**Problems and tasks**
A. Decide whether each statement agrees with the text on Brighid, answering yes or no and quoting the deciding words from it: (i) her colors are red and white; (ii) the invocation in it is titled "The Flames of Brighid"; (iii) she is called upon in protection spells for the sea.
B. Reproduce the text on Brighid word for word, starting with "Brighid, also known" and going on through "her honor xx.".

**Text block**
══════════════════════════════

General Magickal Work & Invocation.

Brighid, also known as Bridget, Brigit, Bride, Brigindo, Brigantia and Brittania, represents the ultimate mother Goddess. She can be invoked for magickal workings involving fertility, creative inspiration and healing, and has also been worshipped as a warrioress, a protectress, a guardian of children, a slayer of serpents, a sovereign, a Goddess of agriculture, animal husbandry, crafting and music, and a fire and sun Goddess. She is also called upon for assistance in childbirth, in all forms of fire magick, in protections spells for the land, and in workings to help you take control of your own being, and to inspire those who look up to you. Her correspondences are fire, blackberries, wells, milk, shields, lambs, the heart, the lioness and the Empress and Strength tarot cards. Her colors are red and white, and an altar dedicated to her should always have a burning flame in her honor xx.

St. Brigid of Ireland by Richard King

I have written the following invocation to Brighid, for power, strength of will, inspiration and healing:

The Fires of Brighid

Your fire, my focus,
Your fire, I see,
Your brightness, my power,
Your power, in me.

Your fire, my purpose,
Your fire, so pure,
Firm up my resolve,
Make my purpose endure.

Your fire, so dazzling,
Your fire, so bright,
Inspire my efforts,
Fill me with delight.

Your fire, it fills me,
Each cell shines with light,
Your fire, it heals me,
The dark, and the bright.

Great Brighid, my Goddess,
Your fire fills my heart,
I live in your beauty,
Your wisdom, your art.

══════════════════════════════

**Data shown**
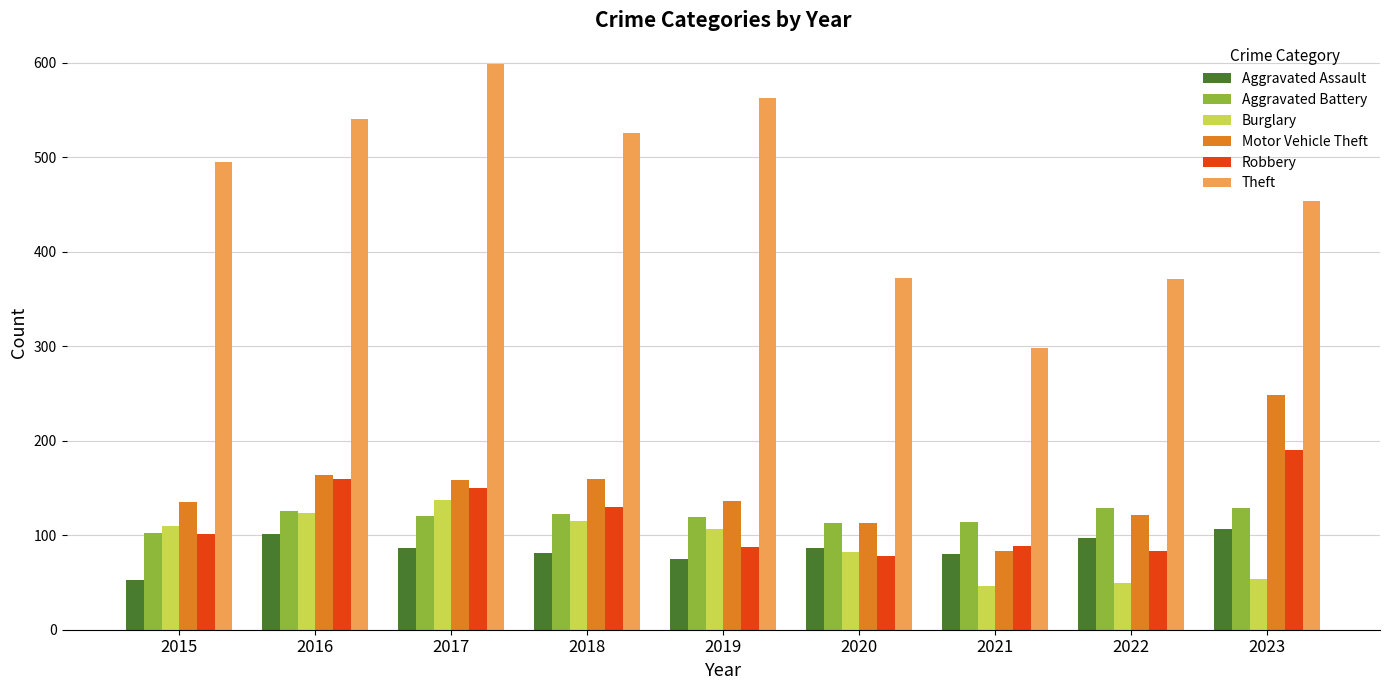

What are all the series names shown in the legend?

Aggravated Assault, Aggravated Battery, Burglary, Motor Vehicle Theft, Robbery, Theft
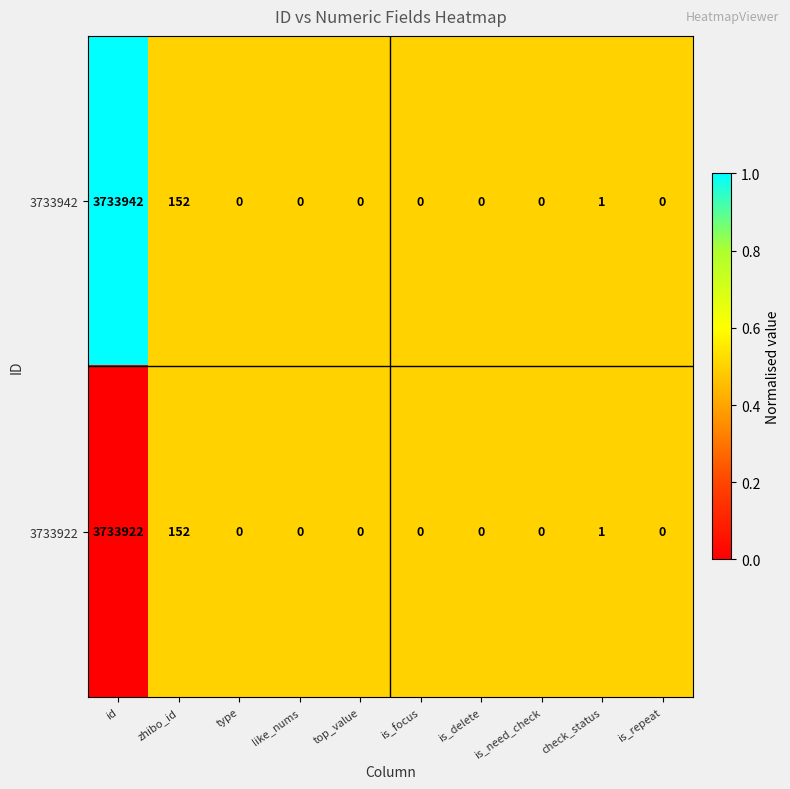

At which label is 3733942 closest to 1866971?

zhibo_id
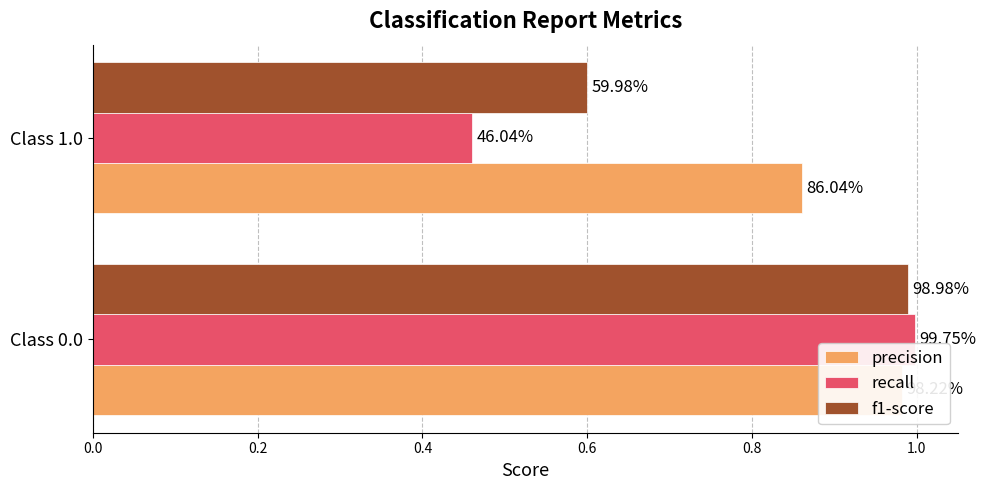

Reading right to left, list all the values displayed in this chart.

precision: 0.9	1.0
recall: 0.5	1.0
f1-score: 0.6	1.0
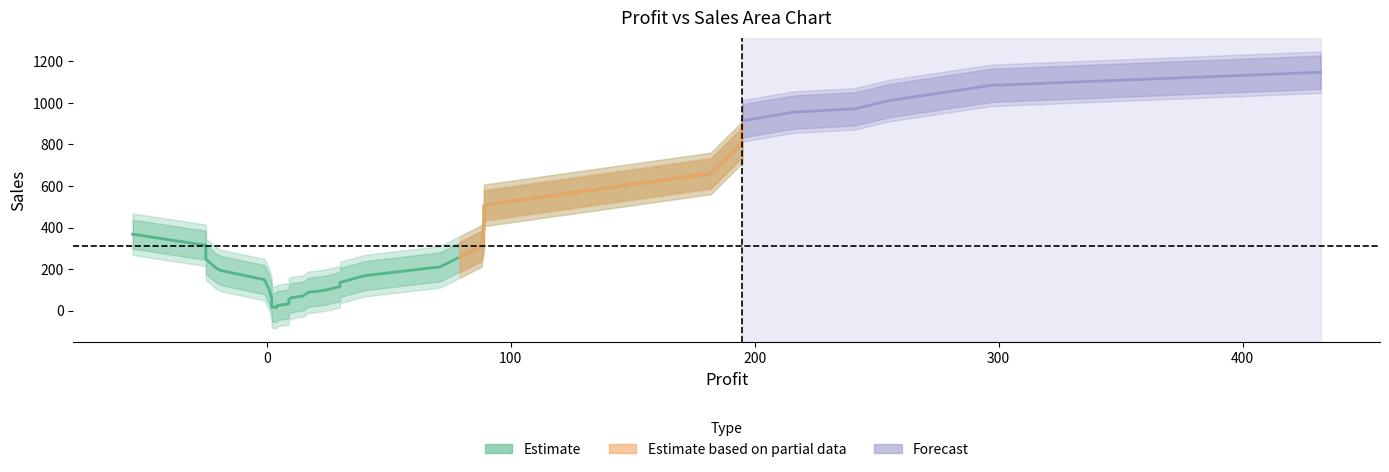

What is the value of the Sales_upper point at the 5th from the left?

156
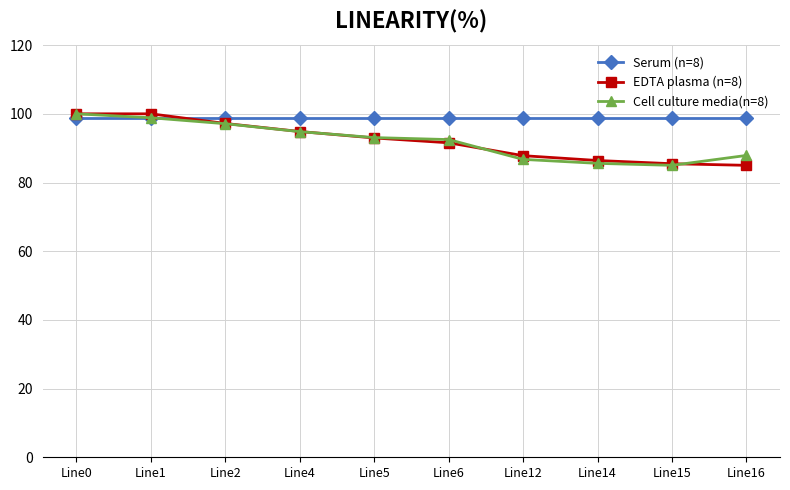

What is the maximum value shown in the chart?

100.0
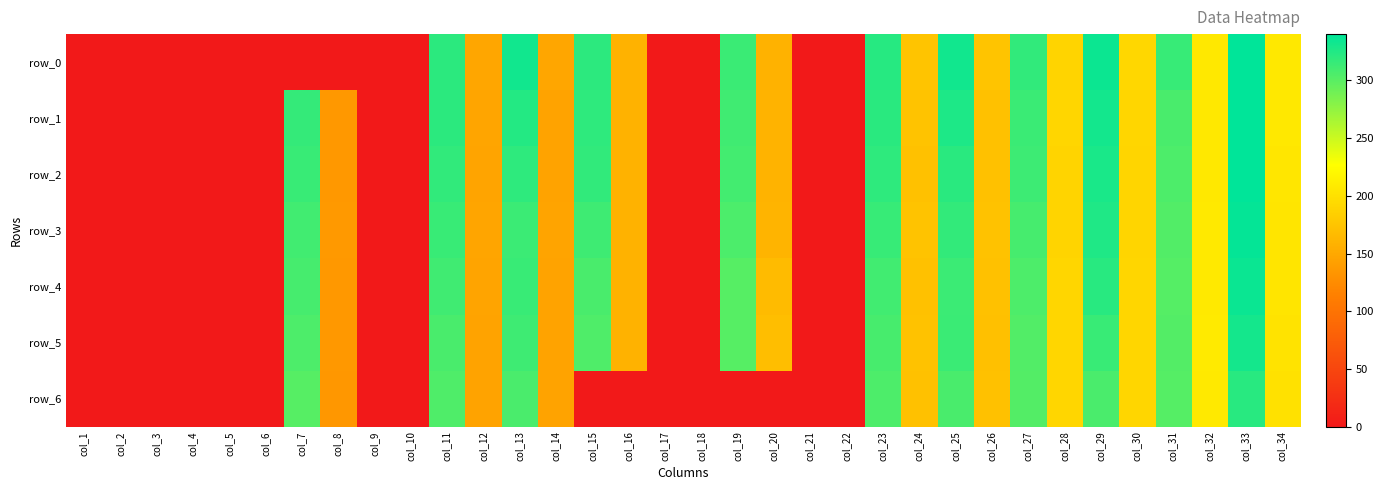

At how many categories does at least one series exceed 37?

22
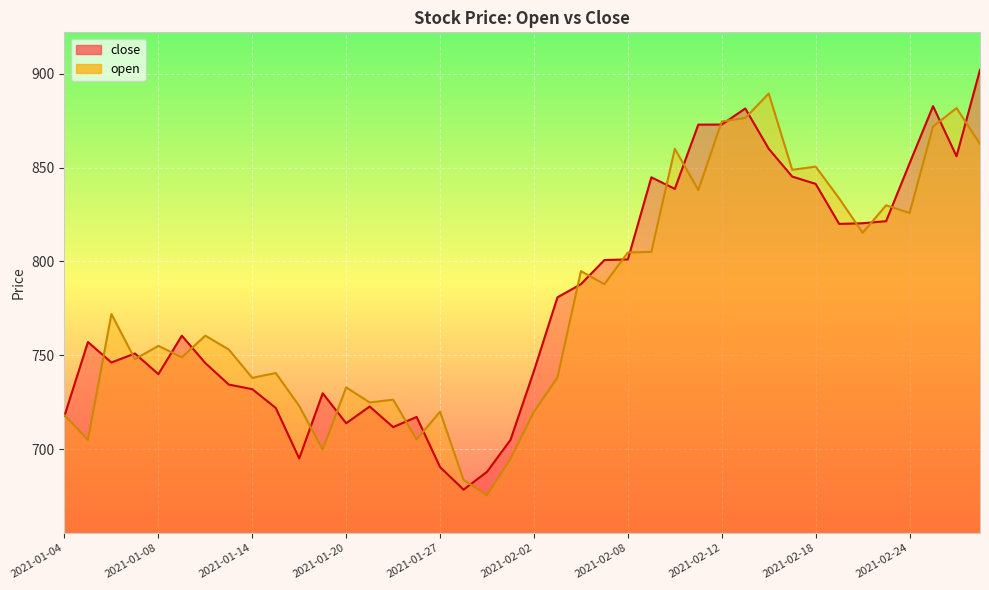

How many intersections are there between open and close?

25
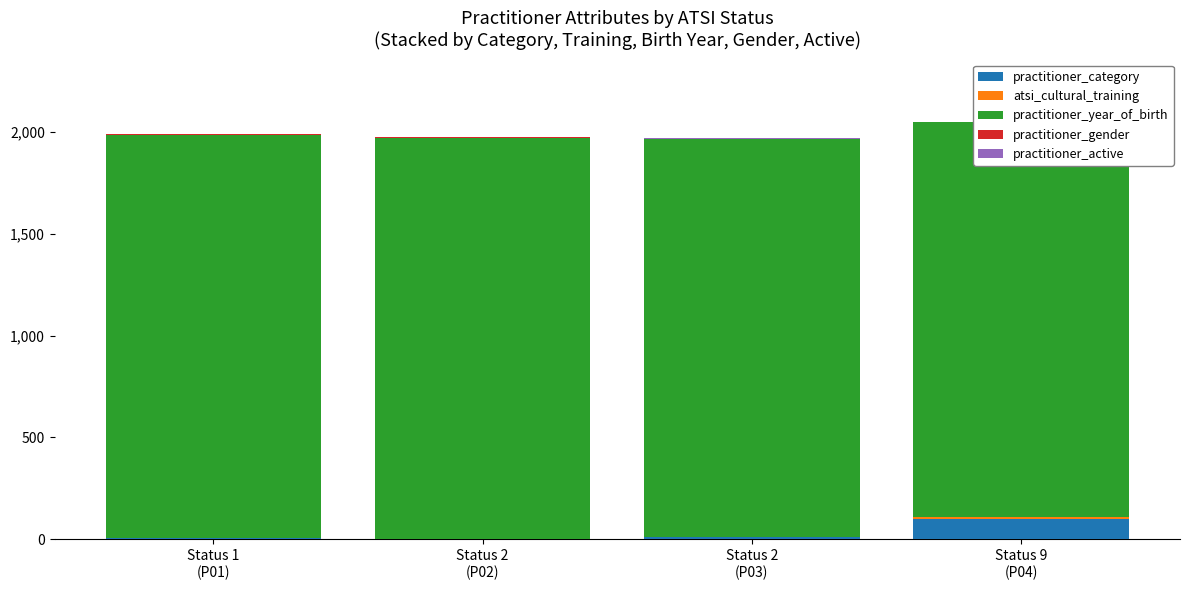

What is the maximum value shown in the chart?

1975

══════════════════════════════

**Answers to the tasks**
A.
(i) Yes: "Her colors are red and white"
(ii) No: "The Fires of Brighid"
(iii) No: "in protections spells for the land"

B.
Brighid, also known as Bridget, Brigit, Bride, Brigindo, Brigantia and Brittania, represents the ultimate mother Goddess. She can be invoked for magickal workings involving fertility, creative inspiration and healing, and has also been worshipped as a warrioress, a protectress, a guardian of children, a slayer of serpents, a sovereign, a Goddess of agriculture, animal husbandry, crafting and music, and a fire and sun Goddess. She is also called upon for assistance in childbirth, in all forms of fire magick, in protections spells for the land, and in workings to help you take control of your own being, and to inspire those who look up to you. Her correspondences are fire, blackberries, wells, milk, shields, lambs, the heart, the lioness and the Empress and Strength tarot cards. Her colors are red and white, and an altar dedicated to her should always have a burning flame in her honor xx.